▶ [Directive]
Could you give back every record below exactly, leaving out the pictures?

▶ [Dataset excerpts]
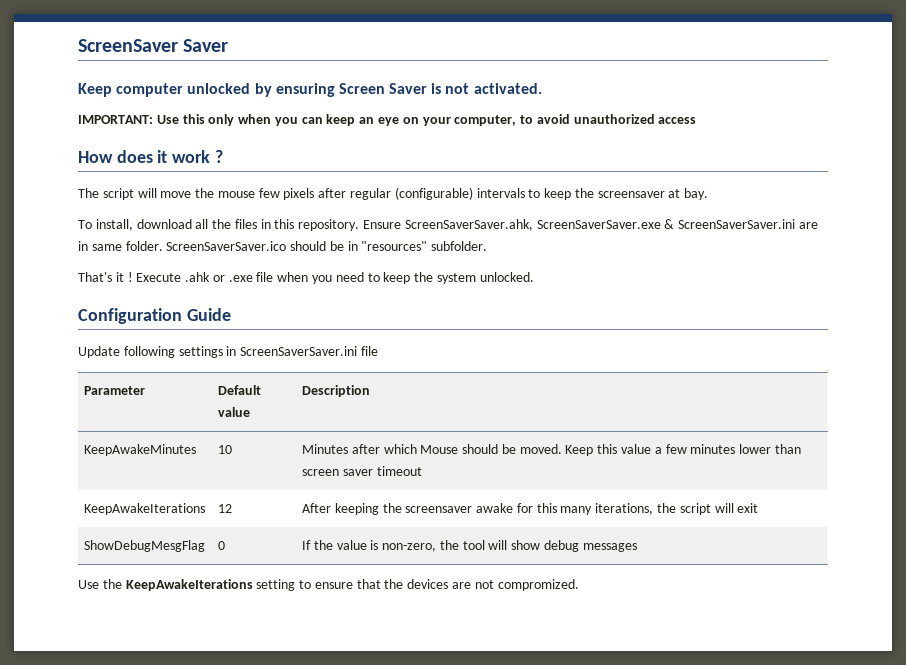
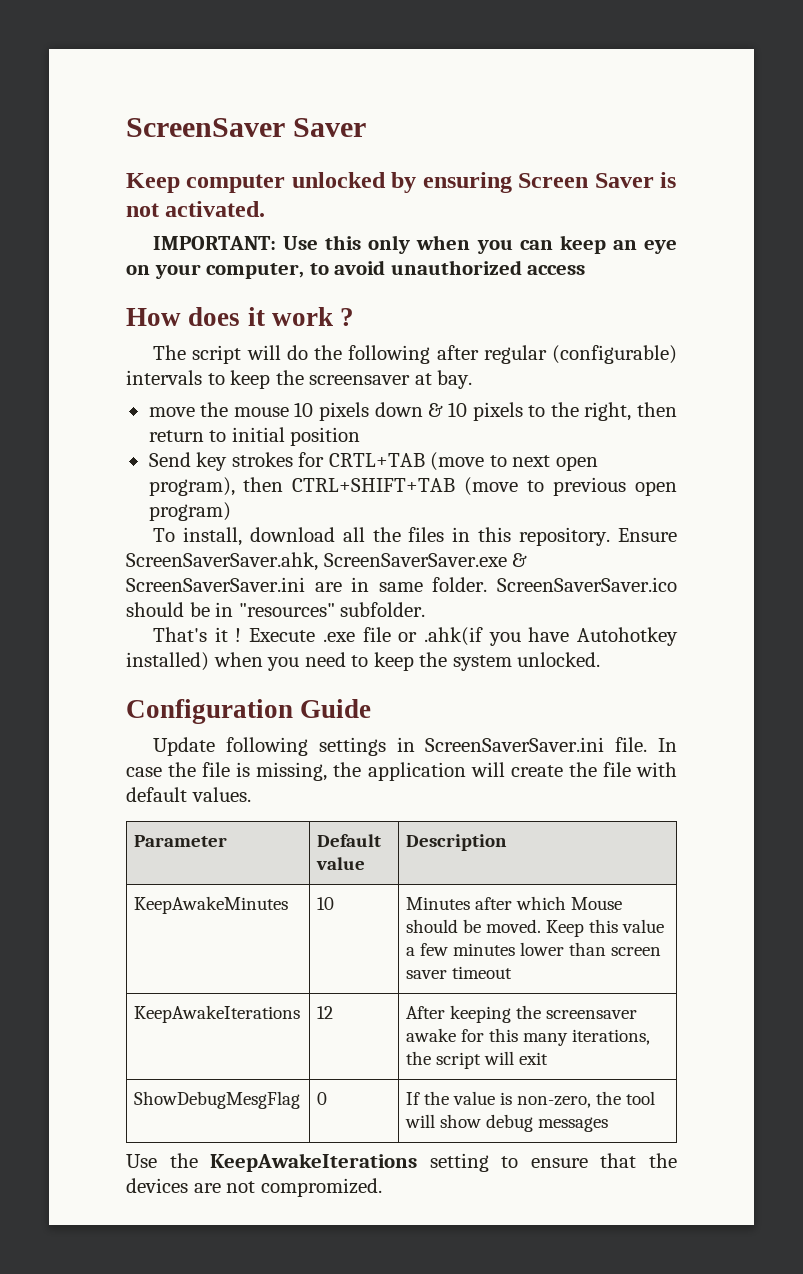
[160,188,315,200] move the mouse few pixels -> [286,345,431,364] do the following
(709, 194) none -> [148,402,677,421] [148,427,361,446] [148,452,598,471] [148,477,678,496] [148,502,231,521] // move the mouse 10 pixels down & 10 pixels to the right, then return to initial position // Send key strokes for CRTL+TAB (move to next open program), then CTRL+SHIFT+TAB (move to previous open program)
[185,272,274,282] .ahk or .exe file -> [322,627,678,646] [126,652,209,671] .exe file or .ahk(if you have Autohotkey installed)
[360,346,378,356] file -> [615,737,677,752] [126,762,677,781] [126,787,251,802] file. In case the file is missing, the application will create the file with default values.

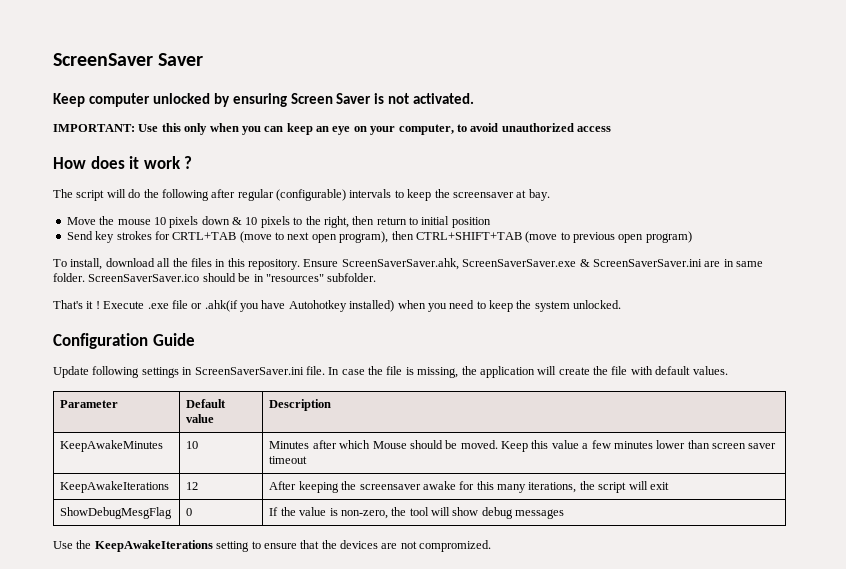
[148,407,195,417] move -> [66,217,96,225] Move

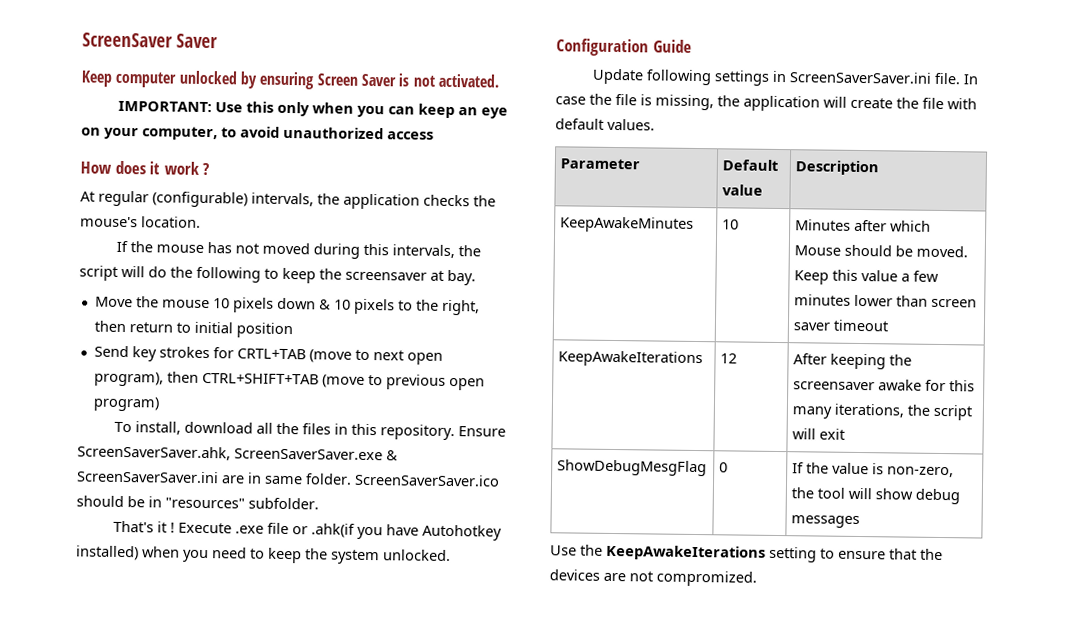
[53,189,73,198] The -> [80,190,496,210] [80,216,201,228] [115,240,481,259] At regular (configurable) intervals, the application checks the mouse's location. // If the mouse has not moved during this intervals, the
[211,189,392,201] after regular (configurable) intervals -> (261, 274) none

▶ [Task solution]
[160,188,315,200] move the mouse few pixels -> [286,345,431,364] do the following
(709, 194) none -> [148,402,677,421] [148,427,361,446] [148,452,598,471] [148,477,678,496] [148,502,231,521] // move the mouse 10 pixels down & 10 pixels to the right, then return to initial position // Send key strokes for CRTL+TAB (move to next open program), then CTRL+SHIFT+TAB (move to previous open program)
[185,272,274,282] .ahk or .exe file -> [322,627,678,646] [126,652,209,671] .exe file or .ahk(if you have Autohotkey installed)
[360,346,378,356] file -> [615,737,677,752] [126,762,677,781] [126,787,251,802] file. In case the file is missing, the application will create the file with default values.

[148,407,195,417] move -> [66,217,96,225] Move

[53,189,73,198] The -> [80,190,496,210] [80,216,201,228] [115,240,481,259] At regular (configurable) intervals, the application checks the mouse's location. // If the mouse has not moved during this intervals, the
[211,189,392,201] after regular (configurable) intervals -> (261, 274) none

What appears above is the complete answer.